_Check your understanding:_
1. In the passage on Holy Trinity Church, what led to the vicar, the Revd Richard Enraght, being jailed and dismissed? Answer in one to three sentences.
2. Can you rewrite the stretch of the passage on Holy Trinity Church from "Holy Trinity Church was" through "projecting upper stories.", substituting "village" for "hamlet"?
--- Passage to read ---
Holy Trinity Church was consecrated and opened 200 years ago in 1823, and it was once the most important Anglo-Catholic controversies in Birmingham that led to its Irish-born vicar, the Revd Richard Enraght, being jailed and dismissed.
Holy Trinity Church, Bordesley, is lonely and forlorn on the top of Old Camp Hill, between Bordesley Circus and Camp Hill Circus (Photograph: Patrick Comerford, 2023)
Historically, Bordesley was part of the parish and union of Aston, on the edges of Birmingham. The hamlet was originally small, with only a few scattered dwelling-houses, such as Stratford Place, still standing at Camp Hill, and the Old Crown in Deritend, which I visited after visiting Holy Trinity Church last week. Both houses are of timber framework and plaster, with projecting upper stories.
Holy Trinity Church is an example of a Commissioners’ church. It was built between 1820 and 1822 by the architect Francis Goodwin (1784-1835) in the decorated perpendicular gothic style. Goodwin’s later works include Lissadell House, Co Sligo, designed for Sir Robert Gore-Booth, and the gatehouse at Markree Castle, near Collooney, Co Sligo.
Goodwin is said to have modelled Holy Trinity Church in Bordesley on King’s College Chapel, Cambridge. The church was consecrated 200 years ago on 23 January 1823 by the Bishop of Lichfield, James Cornwallis. A parish was assigned out of the parish of Saint Peter and Saint Paul, Aston. At first, the living was in the gift of the Vicar of Aston, and was called a vicarage from 1872. The patronage was transferred to the Aston Trustees in 1884.
--- Extracted entries ---
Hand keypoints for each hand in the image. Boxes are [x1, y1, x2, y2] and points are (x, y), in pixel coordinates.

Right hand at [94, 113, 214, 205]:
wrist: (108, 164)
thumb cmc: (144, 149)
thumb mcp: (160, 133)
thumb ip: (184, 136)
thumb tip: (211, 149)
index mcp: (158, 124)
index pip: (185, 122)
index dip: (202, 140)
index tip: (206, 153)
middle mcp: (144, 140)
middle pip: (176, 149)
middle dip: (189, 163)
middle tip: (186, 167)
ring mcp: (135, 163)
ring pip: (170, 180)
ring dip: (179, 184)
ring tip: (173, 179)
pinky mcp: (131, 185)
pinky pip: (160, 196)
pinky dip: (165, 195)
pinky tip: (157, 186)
---
--- Extracted entries ---
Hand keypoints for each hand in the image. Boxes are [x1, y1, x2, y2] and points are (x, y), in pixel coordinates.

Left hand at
---
--- Extracted entries ---
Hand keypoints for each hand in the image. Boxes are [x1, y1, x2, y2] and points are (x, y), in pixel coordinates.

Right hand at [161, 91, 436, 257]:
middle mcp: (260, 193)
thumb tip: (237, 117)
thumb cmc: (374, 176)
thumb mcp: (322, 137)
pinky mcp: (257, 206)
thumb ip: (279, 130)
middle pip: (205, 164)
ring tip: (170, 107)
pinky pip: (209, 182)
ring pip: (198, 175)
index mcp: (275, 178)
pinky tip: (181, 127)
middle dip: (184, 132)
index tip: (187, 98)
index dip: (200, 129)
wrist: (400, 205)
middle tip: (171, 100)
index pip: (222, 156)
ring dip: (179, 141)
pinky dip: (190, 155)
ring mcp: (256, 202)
---
_Results by task:_
1. He was jailed and dismissed because of the Anglo-Catholic controversies at Holy Trinity Church, which were once among the most important such controversies in Birmingham.

2.
Holy Trinity Church was consecrated and opened 200 years ago in 1823, and it was once the most important Anglo-Catholic controversies in Birmingham that led to its Irish-born vicar, the Revd Richard Enraght, being jailed and dismissed.
Holy Trinity Church, Bordesley, is lonely and forlorn on the top of Old Camp Hill, between Bordesley Circus and Camp Hill Circus (Photograph: Patrick Comerford, 2023)
Historically, Bordesley was part of the parish and union of Aston, on the edges of Birmingham. The village was originally small, with only a few scattered dwelling-houses, such as Stratford Place, still standing at Camp Hill, and the Old Crown in Deritend, which I visited after visiting Holy Trinity Church last week. Both houses are of timber framework and plaster, with projecting upper stories.